# TO-DO ITEM:
Give only the number of lines in the records that include "Lower".

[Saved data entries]
===
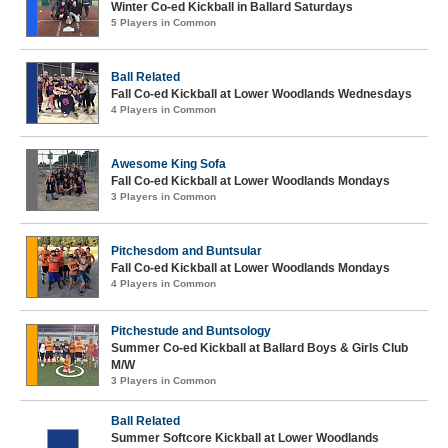
Winter Co-ed Kickball in Ballard Saturdays
5 Players in Common
Ball Related
Fall Co-ed Kickball at Lower Woodlands Wednesdays
4 Players in Common
Awesome King Sofa
Fall Co-ed Kickball at Lower Woodlands Mondays
3 Players in Common
Pitchesdom and Buntsular
Fall Co-ed Kickball at Lower Woodlands Mondays
4 Players in Common
Pitchestude and Buntsology
Summer Co-ed Kickball at Ballard Boys & Girls Club
M/W
3 Players in Common
Ball Related
Summer Softcore Kickball at Lower Woodlands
===
# ANSWER FOR THE TASK:
4